• [Excerpted passage]:
- - -

French-Kissing a Picture of Myself

The Paul Rust Annotated Script Archive

I know, I know. Writing extensive "background info" on your No Shame Theatre pieces is both self-obsessed and pathetic. For me, there's nothing sadder than an amateur artist believing his/her work is worthy of examination, discussion, and analysis. HOWEVER! I know if any other No Shame writer did this, I would be completely fascinated/irratated/fascinated.

The preceeding paragraph functioned as both an excuse and an apology.

Tuesday, March 09, 2004

November 17, 2000

SUMMARY: Narrator complains about neighbors, slips into non-sequitors, and finally, pees own pants. Comedic monologue.


RECURRING THEMES: Suburban frustration. Loss of self-control. Humiliation.

- - -

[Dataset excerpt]
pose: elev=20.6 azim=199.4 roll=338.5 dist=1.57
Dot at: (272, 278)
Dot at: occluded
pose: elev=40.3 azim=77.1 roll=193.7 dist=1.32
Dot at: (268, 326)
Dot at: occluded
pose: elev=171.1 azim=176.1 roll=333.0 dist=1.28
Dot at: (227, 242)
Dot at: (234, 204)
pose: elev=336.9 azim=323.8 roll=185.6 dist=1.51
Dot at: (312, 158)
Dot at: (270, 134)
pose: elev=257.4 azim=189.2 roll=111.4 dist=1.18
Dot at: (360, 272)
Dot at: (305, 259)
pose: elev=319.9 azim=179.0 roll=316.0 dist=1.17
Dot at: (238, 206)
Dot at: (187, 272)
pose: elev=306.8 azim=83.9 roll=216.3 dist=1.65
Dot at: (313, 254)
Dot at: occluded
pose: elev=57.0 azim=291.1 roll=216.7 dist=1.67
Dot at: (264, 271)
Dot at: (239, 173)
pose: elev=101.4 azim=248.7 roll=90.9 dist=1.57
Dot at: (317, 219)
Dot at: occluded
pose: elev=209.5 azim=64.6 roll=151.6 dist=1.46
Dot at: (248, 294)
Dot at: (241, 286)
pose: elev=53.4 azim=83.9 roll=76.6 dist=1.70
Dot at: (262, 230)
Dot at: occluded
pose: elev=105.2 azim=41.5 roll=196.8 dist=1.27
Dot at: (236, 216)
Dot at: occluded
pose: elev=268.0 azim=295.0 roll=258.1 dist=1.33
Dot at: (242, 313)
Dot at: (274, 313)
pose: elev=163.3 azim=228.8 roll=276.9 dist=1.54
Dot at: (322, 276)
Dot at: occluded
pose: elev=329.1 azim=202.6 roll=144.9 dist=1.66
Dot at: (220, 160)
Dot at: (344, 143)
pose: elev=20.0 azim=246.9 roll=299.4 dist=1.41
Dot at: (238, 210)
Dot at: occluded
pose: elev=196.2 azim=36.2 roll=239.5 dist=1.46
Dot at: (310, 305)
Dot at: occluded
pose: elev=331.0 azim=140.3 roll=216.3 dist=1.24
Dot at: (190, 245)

- - -

• [Required task A]:
Summarize the script archive page in two sentences.
• [Required task B]:
Proceed with the script archive page, writing on from its last line.

• [Final result A]:
The page opens The Paul Rust Annotated Script Archive, whose writer admits that writing background notes on No Shame Theatre pieces is self-obsessed and pathetic, yet would find the same notes from any other No Shame writer fascinating. An entry dated November 17, 2000 describes a comedic monologue in which the narrator complains about neighbors, slips into non sequiturs, and finally pees their own pants, with suburban frustration, loss of self-control, and humiliation listed as recurring themes.

• [Final result B]:
- Ghost, Star Trek, Legends of the Hidden Temple, Nash Bridges, Perfect Strangers, Fear

It was only the first few weeks of No Shame Theatre and already, I had established a writing routine that would willfully enslave me for the next four years. The obsessiveness of this ritual was second only to my eating Cinnamon Toast Crunch every morning from grades 1 through 6, Cap'n Peanut Butter Crunch from grades 6 through 8, and Count Chocula from grades 9 through 12. But hey... this isn't the "Annotated Cereal Archive," it's the "Annotated Cereal and Script Archive." So let the writing routine break-down begin! It is:

1. Early Saturday morning, No Shame Theatre's lights dim to black and I promptly begin drafting next week's piece in my mind and its accompanying eye.
2. Thursday night, I write the first draft (after replaying the beats of a piece in my head throughout the week). Jokes, new ideas, and plot variations are the order of the day.
3. Friday afternoon, classes are dismissed and I make a second draft (basically cutting out your mom's fat and fixing up language where the rain gets in).
4. Friday night at 9:00pm, a hot-and-steamy script is printed out - after a final read-through and one more quick re-drafting.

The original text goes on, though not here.